[Opening Records provided section]

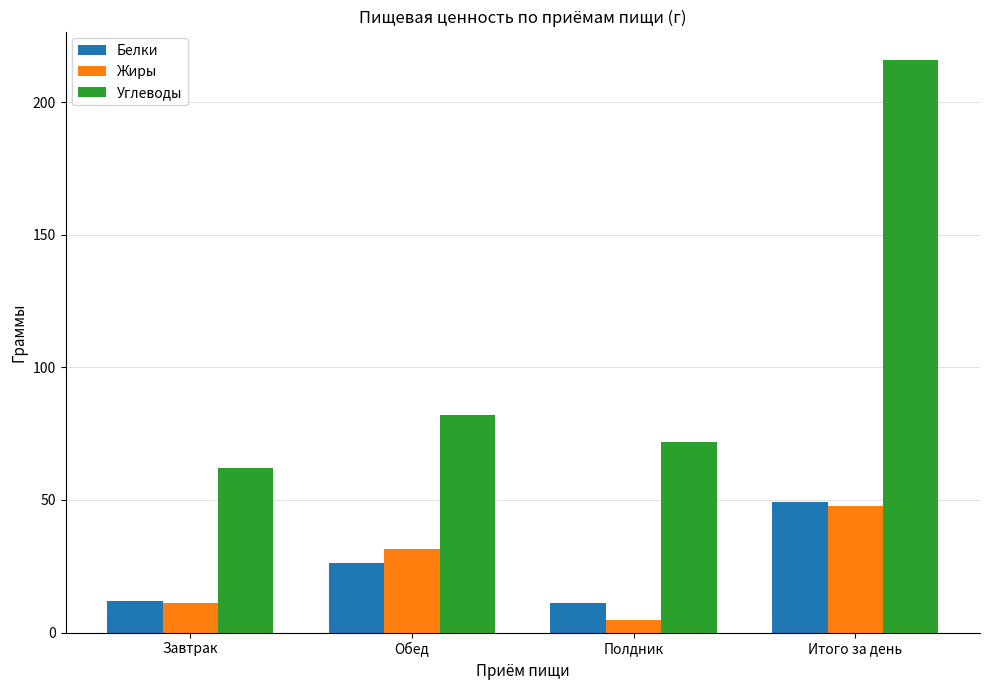

What is the sum of the Белки values at Полдник and Обед?

37.4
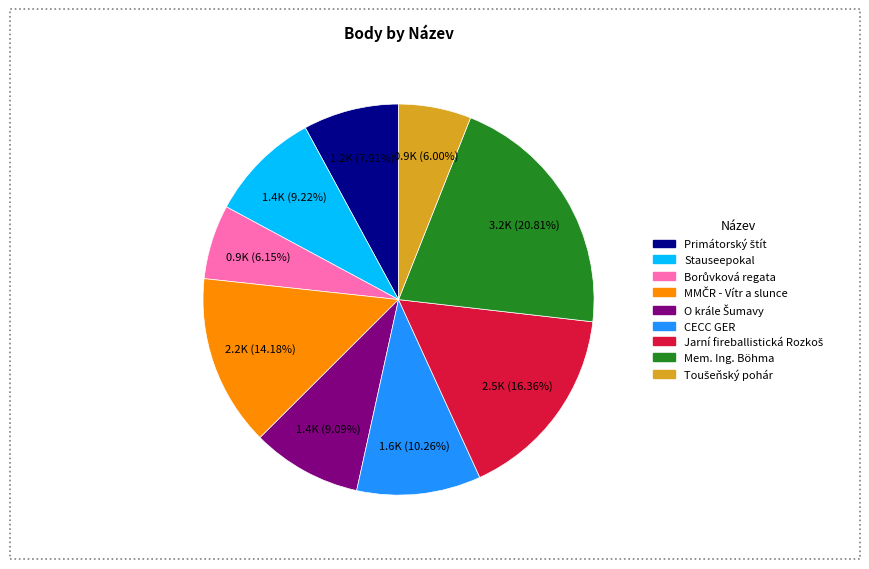

What is the ratio of the value at Mem. Ing. Böhma to the value at Stauseepokal?

2.3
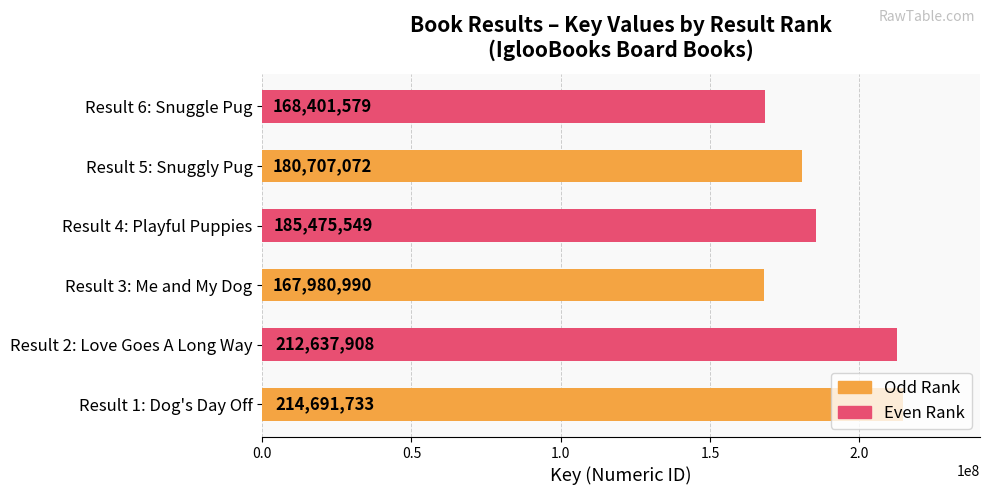

The chart shows a value of 60256737 at Result 6: Snuggle Pug. True or false?

False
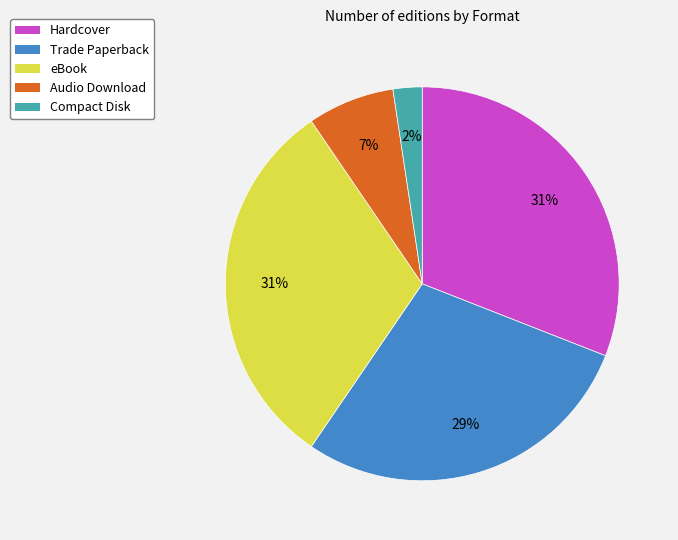

Is it true that Audio Download is 7% of the pie?

True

[Closing Records provided section]

### Try it
Rewrite the lines above, changing every "the value at" to "the figure at" and keeping everything else the same. Leave the pictures out.

### Solution to the exercise
What is the sum of the Белки values at Полдник and Обед?

37.4

What is the ratio of the figure at Mem. Ing. Böhma to the figure at Stauseepokal?

2.3

The chart shows a value of 60256737 at Result 6: Snuggle Pug. True or false?

False

Is it true that Audio Download is 7% of the pie?

True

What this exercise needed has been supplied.